Totogoal wurde 1938, damals noch unter der Bezeichnung „Sport-Toto“, erstmals angeboten und war die erste in der Schweiz spielbare Sportwette überhaupt. Ursprünglich veranstaltet von der „Sport-Toto-Gesellschaft“, einem Verein nach Art. 60 ff. ZGB, übernahm im Jahr 2007 Swisslos das betreffende Angebot. Swisslos ist, obwohl auf rechtlich wackligem Fundament (s. Urs Scherrer/Remus Muresan, Handbuch zum schweizerischen Lotterie- und Wettrecht, Zürich/St. Gallen 2014, 170 ff.), die Monopolanbieterin von Lotterien in der Deutschschweiz und im Tessin (ihr Pendant in der französischsprachigen Schweiz ist Loterie Romande). Die Schweiz war in Sachen Sportwetten eine Pionierin, war sie doch nach Schweden erst das zweite Land in Festlandeuropa, in dem solche Wetten angeboten wurden. Der Boom des Totos dauerte zunächst bis 1970, als in der Schweiz das Zahlenlotto Einzug hielt. Viele Spieler, insbesondere Fussballlaien, wechselten alsdann zum Spiel mit den Zahlenkugeln. Dank verschiedener Neuerungen erfuhr das Toto bis im Jahr 2000 zwar nochmals einen Aufschwung; seither verlor es jedoch erneut kontinuierlich an Popularität. Im Rahmen von Totogoal wurden Woche für Woche dreizehn Fussballspiele zusammengefasst, deren Ausgang richtig getippt werden musste. Dabei war nicht das Resultat, sondern die sog. Tendenz massgeblich: „1“ für einen Sieg der Heimmannschaft, „X“ für Unentschieden und „2“ für einen Auswärtssieg. Unter den Spielern wurde sodann ein mit den Einsätzen geäufneter Jackpot ausgeschüttet. Moderne Sportwetten funktionieren demgegenüber nach dem Festquotenprinzip, bei dem der Spieler schon beim Eingehen der Wette weiss, wieviel er mit seinem Einsatz gewinnen kann.
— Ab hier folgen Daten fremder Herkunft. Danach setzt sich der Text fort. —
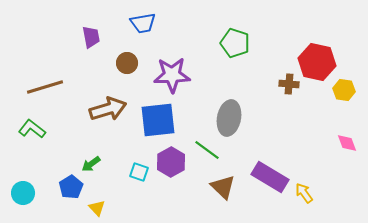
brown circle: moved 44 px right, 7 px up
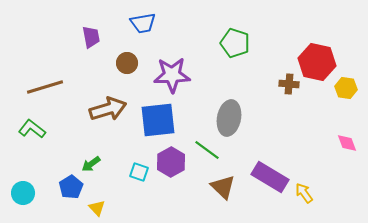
yellow hexagon: moved 2 px right, 2 px up
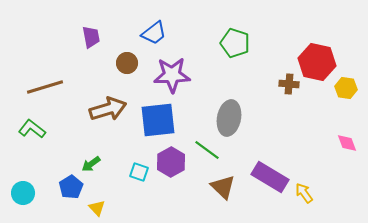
blue trapezoid: moved 11 px right, 10 px down; rotated 28 degrees counterclockwise
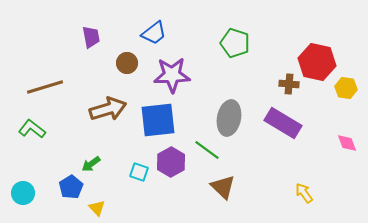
purple rectangle: moved 13 px right, 54 px up
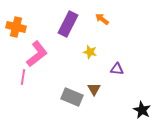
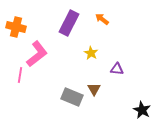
purple rectangle: moved 1 px right, 1 px up
yellow star: moved 1 px right, 1 px down; rotated 16 degrees clockwise
pink line: moved 3 px left, 2 px up
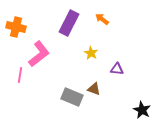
pink L-shape: moved 2 px right
brown triangle: rotated 40 degrees counterclockwise
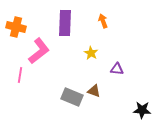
orange arrow: moved 1 px right, 2 px down; rotated 32 degrees clockwise
purple rectangle: moved 4 px left; rotated 25 degrees counterclockwise
pink L-shape: moved 3 px up
brown triangle: moved 2 px down
black star: rotated 24 degrees counterclockwise
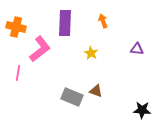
pink L-shape: moved 1 px right, 2 px up
purple triangle: moved 20 px right, 20 px up
pink line: moved 2 px left, 2 px up
brown triangle: moved 2 px right
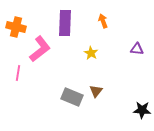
brown triangle: rotated 48 degrees clockwise
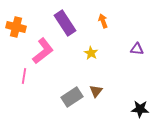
purple rectangle: rotated 35 degrees counterclockwise
pink L-shape: moved 3 px right, 2 px down
pink line: moved 6 px right, 3 px down
gray rectangle: rotated 55 degrees counterclockwise
black star: moved 2 px left, 1 px up
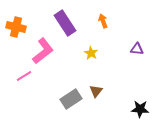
pink line: rotated 49 degrees clockwise
gray rectangle: moved 1 px left, 2 px down
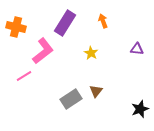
purple rectangle: rotated 65 degrees clockwise
black star: rotated 24 degrees counterclockwise
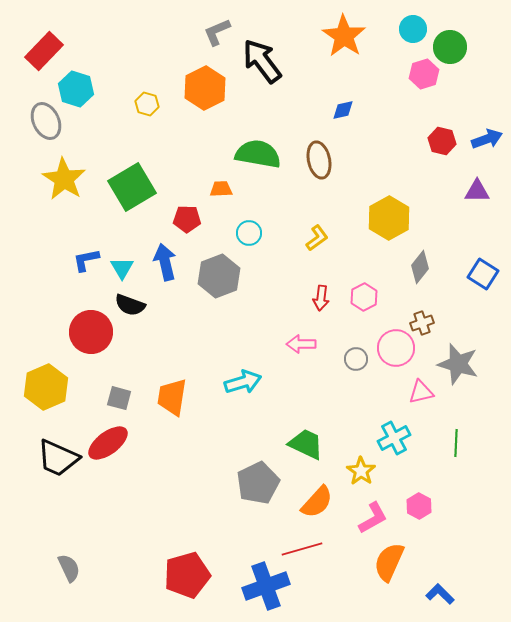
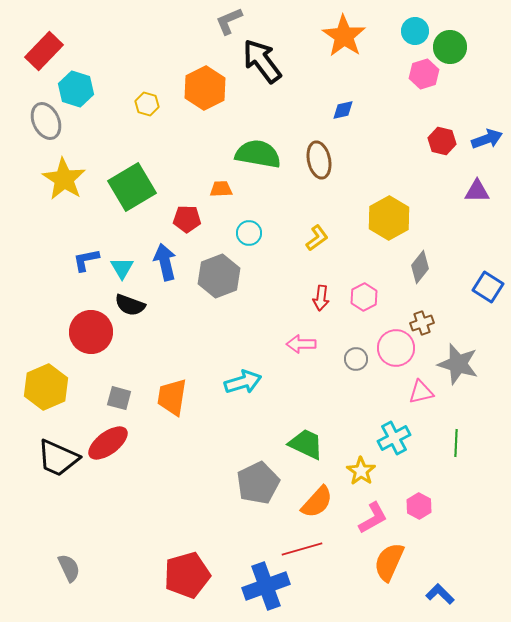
cyan circle at (413, 29): moved 2 px right, 2 px down
gray L-shape at (217, 32): moved 12 px right, 11 px up
blue square at (483, 274): moved 5 px right, 13 px down
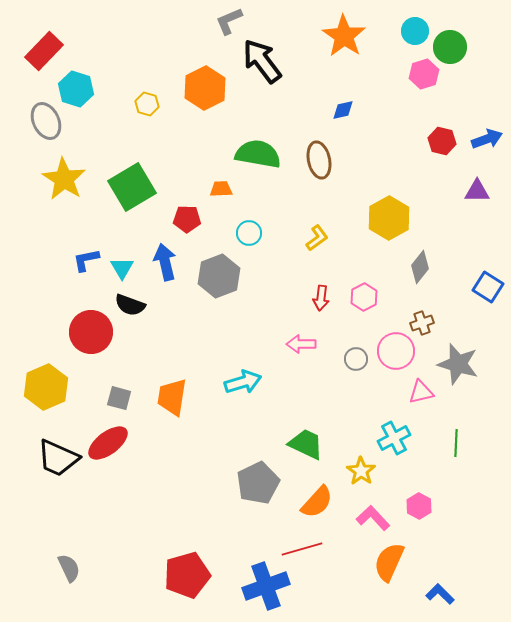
pink circle at (396, 348): moved 3 px down
pink L-shape at (373, 518): rotated 104 degrees counterclockwise
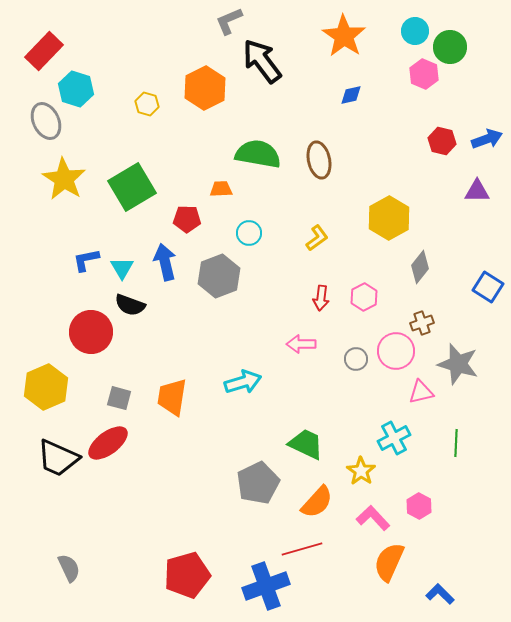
pink hexagon at (424, 74): rotated 20 degrees counterclockwise
blue diamond at (343, 110): moved 8 px right, 15 px up
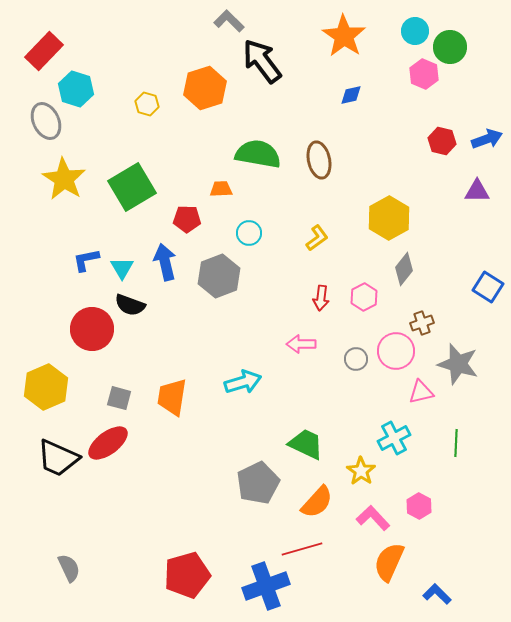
gray L-shape at (229, 21): rotated 68 degrees clockwise
orange hexagon at (205, 88): rotated 9 degrees clockwise
gray diamond at (420, 267): moved 16 px left, 2 px down
red circle at (91, 332): moved 1 px right, 3 px up
blue L-shape at (440, 594): moved 3 px left
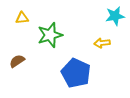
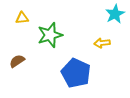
cyan star: moved 2 px up; rotated 18 degrees counterclockwise
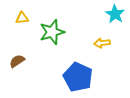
cyan star: rotated 12 degrees counterclockwise
green star: moved 2 px right, 3 px up
blue pentagon: moved 2 px right, 4 px down
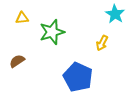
yellow arrow: rotated 56 degrees counterclockwise
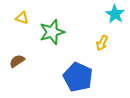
yellow triangle: rotated 24 degrees clockwise
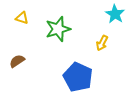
green star: moved 6 px right, 3 px up
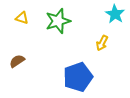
green star: moved 8 px up
blue pentagon: rotated 28 degrees clockwise
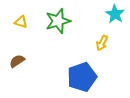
yellow triangle: moved 1 px left, 4 px down
blue pentagon: moved 4 px right
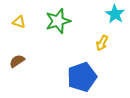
yellow triangle: moved 2 px left
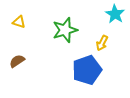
green star: moved 7 px right, 9 px down
blue pentagon: moved 5 px right, 7 px up
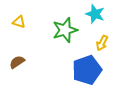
cyan star: moved 20 px left; rotated 12 degrees counterclockwise
brown semicircle: moved 1 px down
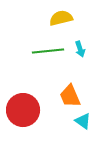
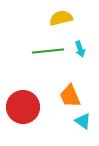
red circle: moved 3 px up
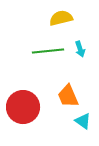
orange trapezoid: moved 2 px left
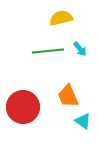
cyan arrow: rotated 21 degrees counterclockwise
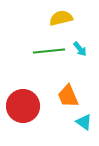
green line: moved 1 px right
red circle: moved 1 px up
cyan triangle: moved 1 px right, 1 px down
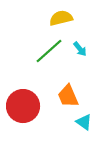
green line: rotated 36 degrees counterclockwise
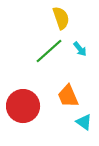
yellow semicircle: rotated 85 degrees clockwise
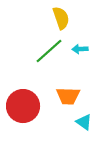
cyan arrow: rotated 126 degrees clockwise
orange trapezoid: rotated 65 degrees counterclockwise
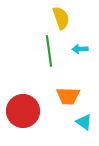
green line: rotated 56 degrees counterclockwise
red circle: moved 5 px down
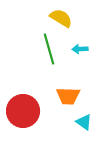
yellow semicircle: rotated 40 degrees counterclockwise
green line: moved 2 px up; rotated 8 degrees counterclockwise
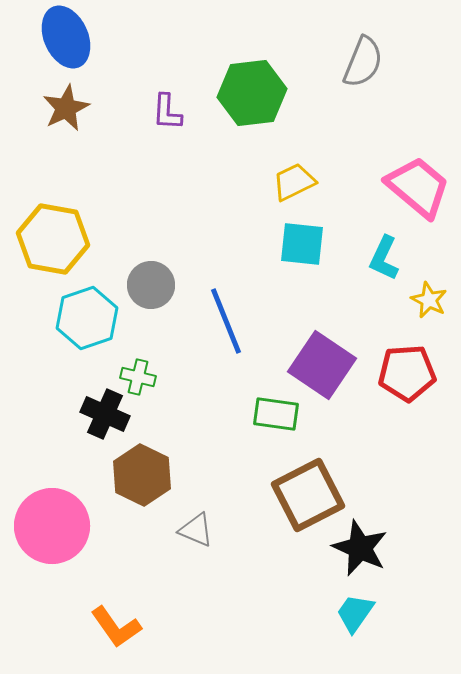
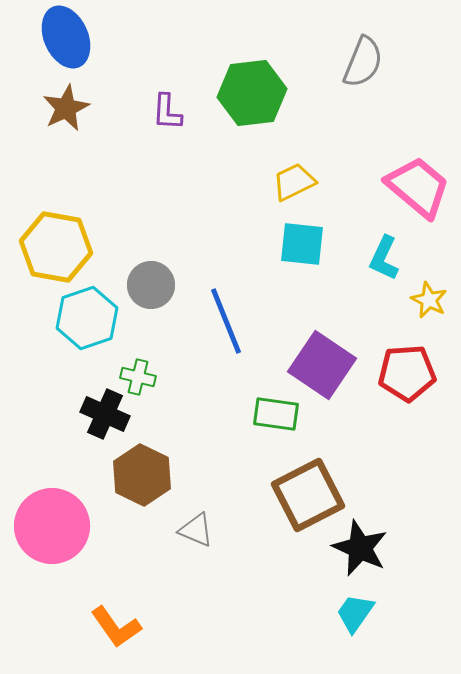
yellow hexagon: moved 3 px right, 8 px down
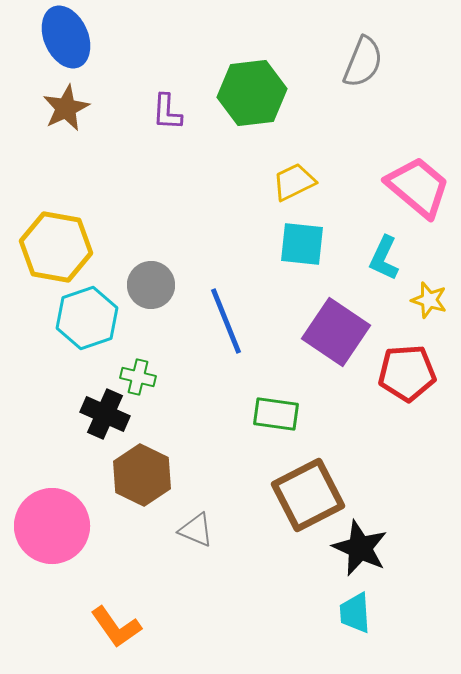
yellow star: rotated 9 degrees counterclockwise
purple square: moved 14 px right, 33 px up
cyan trapezoid: rotated 39 degrees counterclockwise
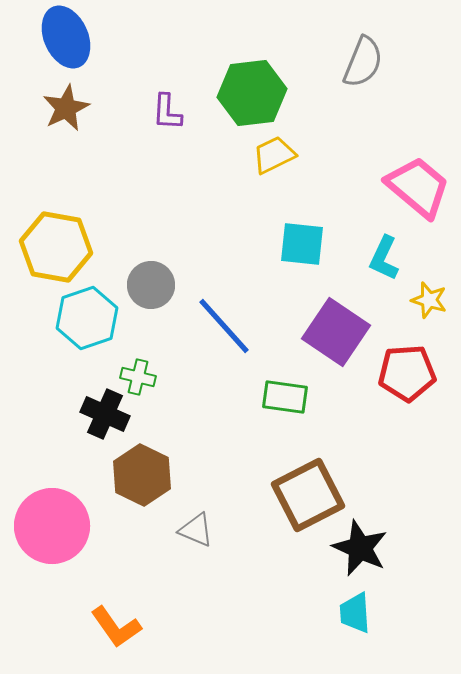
yellow trapezoid: moved 20 px left, 27 px up
blue line: moved 2 px left, 5 px down; rotated 20 degrees counterclockwise
green rectangle: moved 9 px right, 17 px up
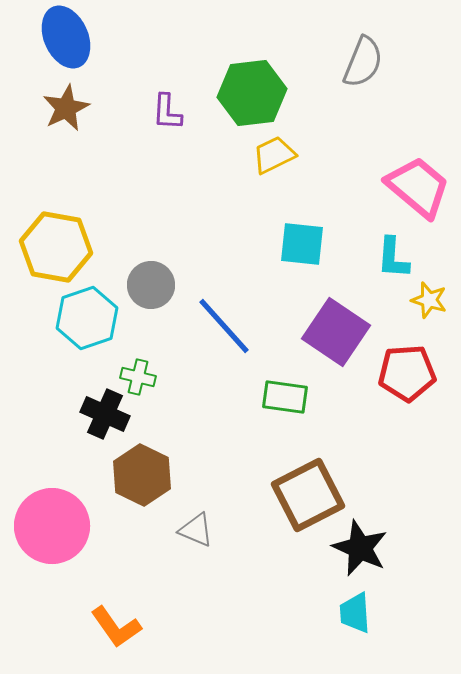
cyan L-shape: moved 9 px right; rotated 21 degrees counterclockwise
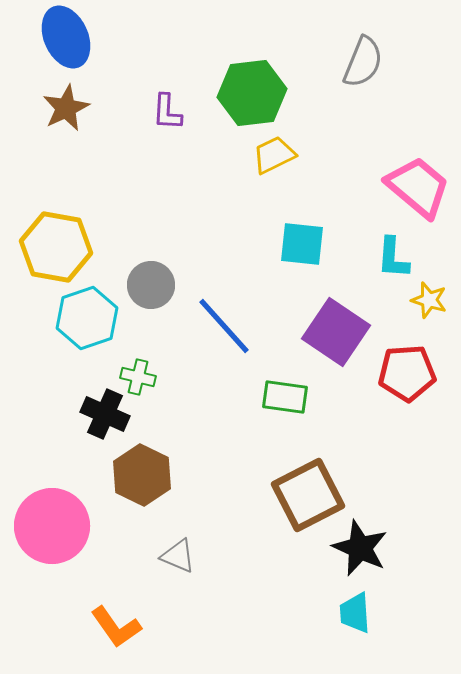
gray triangle: moved 18 px left, 26 px down
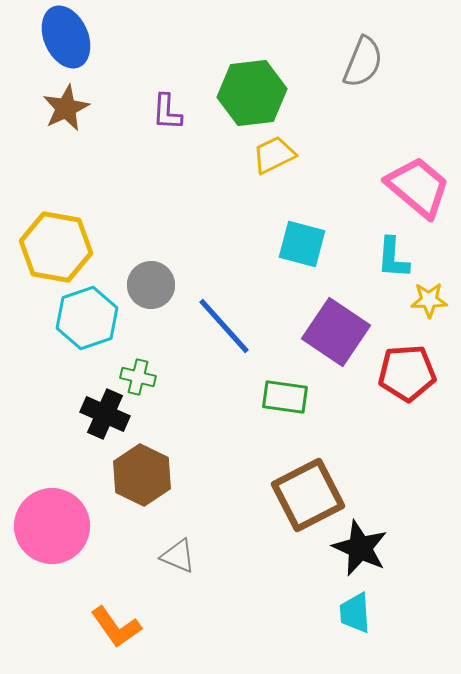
cyan square: rotated 9 degrees clockwise
yellow star: rotated 18 degrees counterclockwise
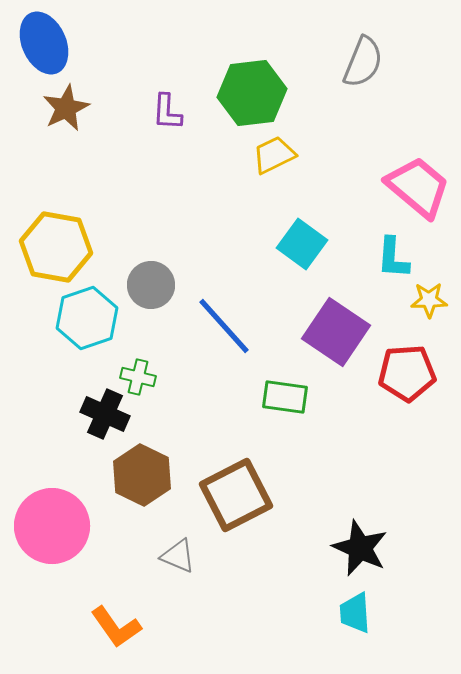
blue ellipse: moved 22 px left, 6 px down
cyan square: rotated 21 degrees clockwise
brown square: moved 72 px left
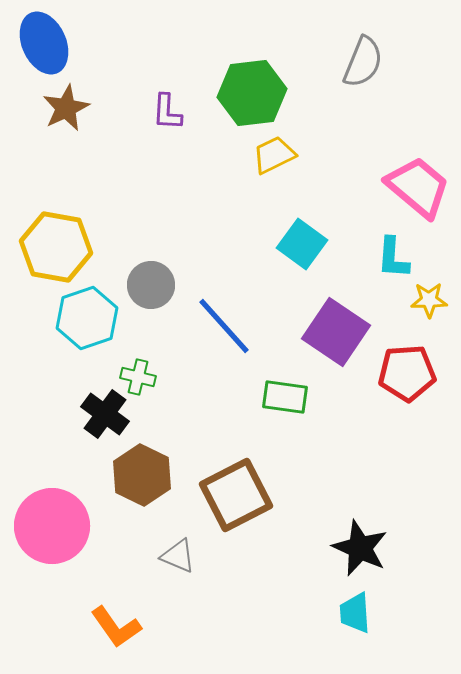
black cross: rotated 12 degrees clockwise
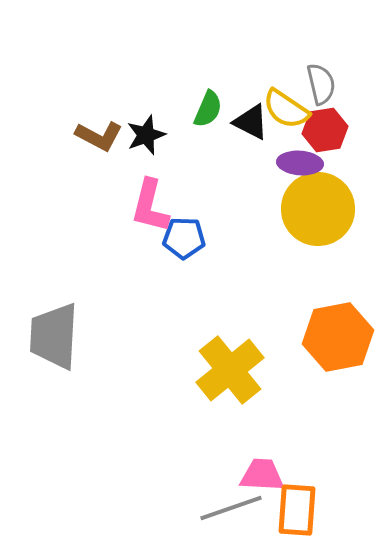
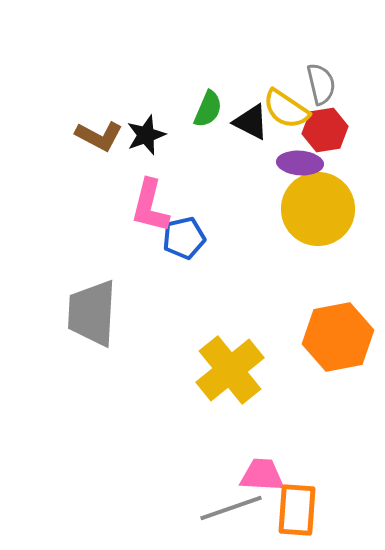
blue pentagon: rotated 15 degrees counterclockwise
gray trapezoid: moved 38 px right, 23 px up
Mit der Einstellung von Totogoal wird Ende Jahr still und leise eine Ära in der schweizerischen Sportwettgeschichte zu Ende gehen. Die Zukunft gehört Sporttip: Unter dieser Bezeichnung vermarkten Swisslos und Loterie Romande seit 2003 gemeinsam ihr Sportwettenangebot; und dies, obwohl Sportwetten in der Schweiz – und insbesondere solche, die wie Sporttip online angeboten werden – rechtlich gegenwärtig gar nicht bewilligungsfähig sind (siehe Art. 34 des Lotteriegesetzes). Die Aufsichtsbehörde Comlot behilft sich hier eines Kniffs, indem sie Sporttip als „lotterieähnliche Unternehmung“ qualifiziert, was aus rechtlicher Sicht wiederum äusserst fragwürdig ist (s. Scherrer/Muresan, Rz. 226 f.).  Das schweizerische Parlament hat sich in diesem Herbst auf ein neues „Bundesgesetz über Geldspiele“ geeinigt (s. causasportnews vom 29. September 2017), das auch auf Sportwetten Anwendung finden wird. Damit werden die Sportwetten der Schweiz fortan auf eine vollkommen neue rechtliche Grundlage gestellt werden. Ungeachtet dieser jüngsten Entwicklungen besteht für Totogoal, rund achtzig Jahre nach seiner Einführung, offenbar keine Nachfrage mehr. Die FIFA-Fussballweltmeisterschaft 2018 (TM), die am 14. Juni 2018 in Moskau angepfiffen werden wird, wird somit der erste Fussballgrossanlass seit der WM 1934 in Italien sein, an dem in der Schweiz kein Toto gespielt werden kann.